Not accounting for codes generated for the same Word by 16 separate programs the total count is 3248 as of 4:37 AM today

Once the database program is running I'll switch to a count of matches to the 83,049 and not simply the sum total of all matches which are different codes for the same Word in some instances.

Have a Good One and pick the Red Pill! (Matrix the Movie Reference)

@ Vacek Nules

So you feel you can index it?

That is truly a good idea.

I was thinking about your posts today.

Here is a curious thing:

the form that the million digits take in my apparent solution has the following very interesting quality:

look at it from a wave perspective, and it looks like (one or more) particles

look at it from a particle perspective, and it looks like (one or more) waves

@ Alan

I don't understand..

It is true however that I can provide one of over 5 million versions of the file that require only 23 bits of overhead for me to convert back to the MDF.

I wonder if any of those files have qualities we can exploit?
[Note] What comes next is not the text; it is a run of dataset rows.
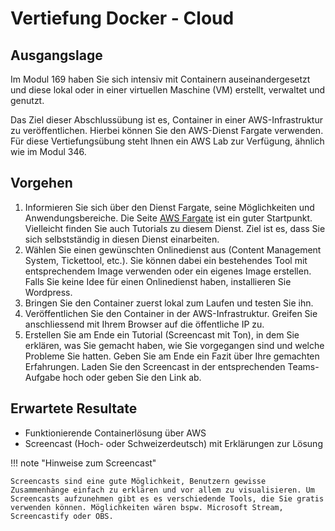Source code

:# Vertiefung Docker - Cloud

## Ausgangslage
Im Modul 169 haben Sie sich intensiv mit Containern auseinandergesetzt und diese lokal oder in einer virtuellen Maschine (VM) erstellt, verwaltet und genutzt.

Das Ziel dieser Abschlussübung ist es, Container in einer AWS-Infrastruktur zu veröffentlichen. Hierbei können Sie den AWS-Dienst Fargate verwenden. Für diese Vertiefungsübung steht Ihnen ein AWS Lab zur Verfügung, ähnlich wie im Modul 346.

## Vorgehen

1. Informieren Sie sich über den Dienst Fargate, seine Möglichkeiten und Anwendungsbereiche. Die Seite [AWS Fargate](https://aws.amazon.com/de/fargate/) ist ein guter Startpunkt. Vielleicht finden Sie auch Tutorials zu diesem Dienst. Ziel ist es, dass Sie sich selbstständig in diesen Dienst einarbeiten.
2. Wählen Sie einen gewünschten Onlinedienst aus (Content Management System, Tickettool, etc.). Sie können dabei ein bestehendes Tool mit entsprechendem Image verwenden oder ein eigenes Image erstellen. Falls Sie keine Idee für einen Onlinedienst haben, installieren Sie Wordpress.
3. Bringen Sie den Container zuerst lokal zum Laufen und testen Sie ihn.
4. Veröffentlichen Sie den Container in der AWS-Infrastruktur. Greifen Sie anschliessend mit Ihrem Browser auf die öffentliche IP zu.
5. Erstellen Sie am Ende ein Tutorial (Screencast mit Ton), in dem Sie erklären, was Sie gemacht haben, wie Sie vorgegangen sind und welche Probleme Sie hatten. Geben Sie am Ende ein Fazit über Ihre gemachten Erfahrungen. Laden Sie den Screencast in der entsprechenden Teams-Aufgabe hoch oder geben Sie den Link ab.

## Erwartete Resultate

- Funktionierende Containerlösung über AWS
- Screencast (Hoch- oder Schweizerdeutsch) mit Erklärungen zur Lösung

!!! note "Hinweise zum Screencast"

    Screencasts sind eine gute Möglichkeit, Benutzern gewisse Zusammenhänge einfach zu erklären und vor allem zu visualisieren. Um Screencasts aufzunehmen gibt es es verschiedende Tools, die Sie gratis verwenden können. Möglichkeiten wären bspw. Microsoft Stream, Screencastify oder OBS.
So, what is MDF as a "wave" what is "wave" in this instance? I'm cool with liberal use of terms. I just want to understand the concepts.

(briefly) a wave is a coherent group that builds to form a single entity; a particle is a piece of something bigger-

If the million digits are stored in a hyperspace continuum (a higher dimension (e.g. at least two spaces is a hyperspace) continuum (so a method exists it would seem of connecting data-related higher dimension spaces i.e. the data forms 'blocks' that affect the boundary of neighbouring data pieces) (so the higher-dimension space is via a co-operation amongst the data like a Sudoku puzzle), then to see this "wave" you would have to break off a piece of data (a 'particle'), as the whole thing is a "wave", but to see a "particle" (a little piece of data) you would have to have a wave view (interact the data with something say.......)

Thanks for the explanation.

I remembered yesterday that I had used "wave" and "particle" in describing a finite set of data transformations. That when it "cycles" through all it's states it's a "wave" and when any one state is evaluated it's a particle. It was simply creative thinking there.

Well, it's day by day at work now. I do go in today so this makes for a full check but I cannot say which day in the near future is my last working day for the season.

California Wine is having a great harvest! A lot of wine.. Drink California Wines!

Hey you know this encoder finds over 100 matches every day but I'm wondering if I can improve that. I'm happy to see a consistent result over all these days it's been running yet, if it is consistent then there has to be a maths behind this I would assume. I wonder if I can get to 500 matches a day by redesigning?

What do you think Alan.. Once I am off work should I focus on "re-encoding/re-compressing" the "compressed/encoded" results found so far and then do it again for three levels of "compression/encoding" and then redesign for more matches?

I guess the least of results is that I would "follow that wall in the dark" and see if there is a "way" to find more matches per day consistently.

The wisdom of demonstrating dense data "compression" and hopefully "recursive compression" seems valid. I have a University in my area and they have a computer science department. I'd hope I could get a couple of them to spend the time on me.

HOLY SHIT!

If any one of you people have anything to back up your claims so far, you need to publish a peer-reviewed paper or call the CTO of any major multinational immediately.

Even just github'ing your software will insure you of immortal credit and fame far greater than Turing and Ada combined, guaranteeing you an R&D position paying fortunes every month just for playing around.

I am saying this as a very drunk senior technology scientist in a un-nameable multinational. Sorry I cannot be more specific.

Post within a few weeks or your chances will forfeit.